§ **TASK STATEMENT**: Copy the text on Figma prototyping starting with "Figma prototypes help" and going on through "past 5+ years.", renaming "Figma" to "Sketch" everywhere it occurs.

─── TEXT PROVIDED

Nearly every app, website, or digital experience that didn’t make you rage-quit was likely prototyped and rigorously tested in Figma before a single pixel was coded. The platform’s dominance is no accident. 

Figma prototypes help product teams communicate direction, test early ideas, and align stakeholders around what’s being built. At design consultancies like ours, they’ve played a critical role in due diligence where we stress-test client concepts before writing a single line of code—saving countless development hours and budget dollars. 

All of that is important, because the first version of any design is usually wrong. It’s based on assumptions about what users want or how they’ll behave. And if you ship based on those assumptions, you risk launching a broken experience that tanks in the market. That’s why prototyping for validation has been industry standard. And Figma has been the undisputed champion in the game the past 5+ years. 

But with the blistering pace of AI, we may be approaching the end of the clickable prototype era as we know it. 

AI can do more 

Until now, prototypes were the fastest way to go from idea to experience. But new AI tools are starting to change that because they can: 

  • Generate user interface (UI) from a single prompt. UI is what you see and interact with on a screen, like buttons, menus, and layouts. 
  • Simulate logic, state, and user paths. This shows how a digital product would work—how it reacts to choices, keeps track of information, and guides users through different steps. 
  • Auto-populate realistic data and content. This instantly fills in a design with lifelike text, names, images, or numbers to show how it would look and feel in context. 
  • Create testable product flows. AI tools can do this without manually connecting screens, letting you quickly explore how a user would move through the product. We’re not talking about wireframes anymore. We’re talking about high-fidelity simulations that look and feel like real software. Tiny testbeds for behavior. And they’re being spun up in actual seconds. 

Instead of designing screens, we’re starting to describe outcomes. We’re shaping intent—and AI is helping us fill in the rest. 

This is not just a faster way to prototype. It is a leap forward in how we go from an idea to something you can touch, click, and test. But make no mistake, it’s not replacing designers. Instead, it’s shifting their role—freeing them from repetitive tasks so they can focus on what really matters: understanding users, shaping strategy, and making sure the experience is not just functional, but human.

──────
─── RECORDED INFORMATION

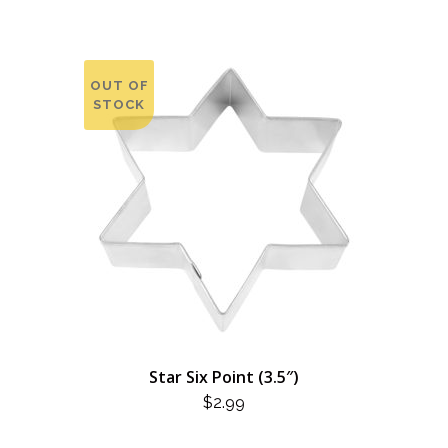
OUT OF
STOCK
Star Six Point (3.5″)
$
2.99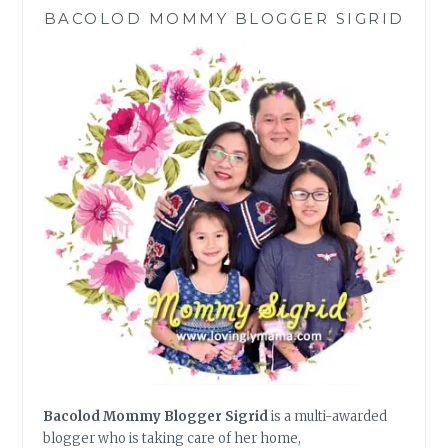
PINAPISIK
BACOLOD MOMMY BLOGGER SIGRID
CHICKEN
RECIPE
Bacolod Mommy Blogger Sigrid
is a multi-awarded
blogger who is taking care of her home,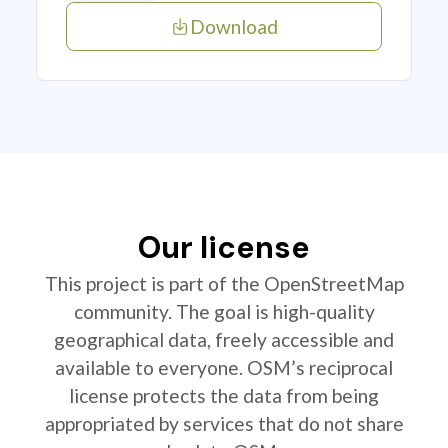
Download
Our license
This project is part of the OpenStreetMap
community. The goal is high-quality
geographical data, freely accessible and
available to everyone. OSM’s reciprocal
license protects the data from being
appropriated by services that do not share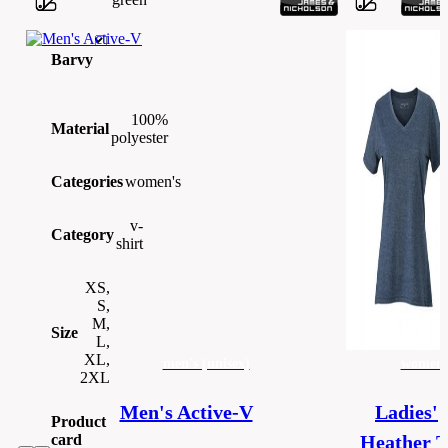
Barvy
100%
Material
polyester
Categories
women's
v-
Category
shirt
XS,
S,
M,
Size
L,
XL,
men's (unisex)
women'
2XL
Men's Active-V
Ladies'
Product
card
Heather T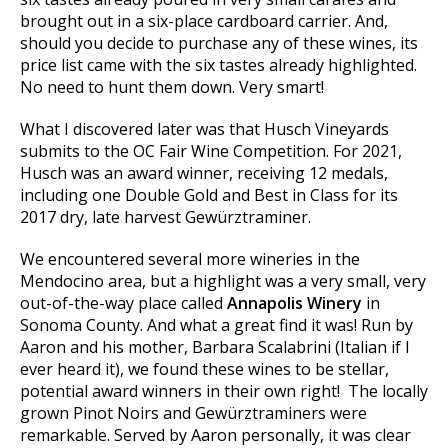
brought out in a six-place cardboard carrier. And,
should you decide to purchase any of these wines, its
price list came with the six tastes already highlighted.
No need to hunt them down. Very smart!
What I discovered later was that Husch Vineyards
submits to the OC Fair Wine Competition. For 2021,
Husch was an award winner, receiving 12 medals,
including one Double Gold and Best in Class for its
2017 dry, late harvest Gewürztraminer.
We encountered several more wineries in the
Mendocino area, but a highlight was a very small, very
out-of-the-way place called
Annapolis Winery
in
Sonoma County. And what a great find it was! Run by
Aaron and his mother, Barbara Scalabrini (Italian if I
ever heard it), we found these wines to be stellar,
potential award winners in their own right! The locally
grown Pinot Noirs and Gewürztraminers were
remarkable. Served by Aaron personally, it was clear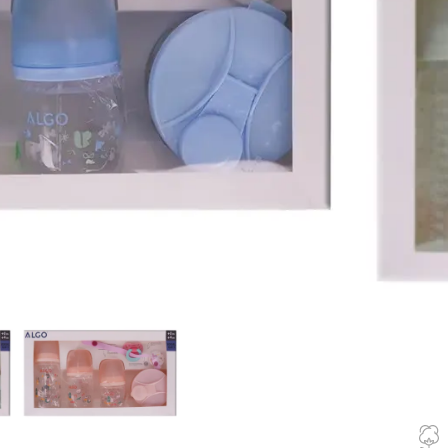
blue, pink and
10
Items s
In stock
🚚 Fast delive
Compare
How to Or
Fast delive
Enjoy sign
Pay at your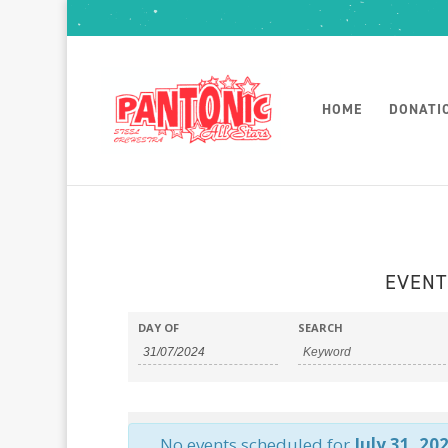
HOME
DONATI
EVENT
DAY OF
SEARCH
No events scheduled for
July 31, 20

──────

§ **YOUR SOLUTION**:
Sketch prototypes help product teams communicate direction, test early ideas, and align stakeholders around what’s being built. At design consultancies like ours, they’ve played a critical role in due diligence where we stress-test client concepts before writing a single line of code—saving countless development hours and budget dollars. 

All of that is important, because the first version of any design is usually wrong. It’s based on assumptions about what users want or how they’ll behave. And if you ship based on those assumptions, you risk launching a broken experience that tanks in the market. That’s why prototyping for validation has been industry standard. And Sketch has been the undisputed champion in the game the past 5+ years.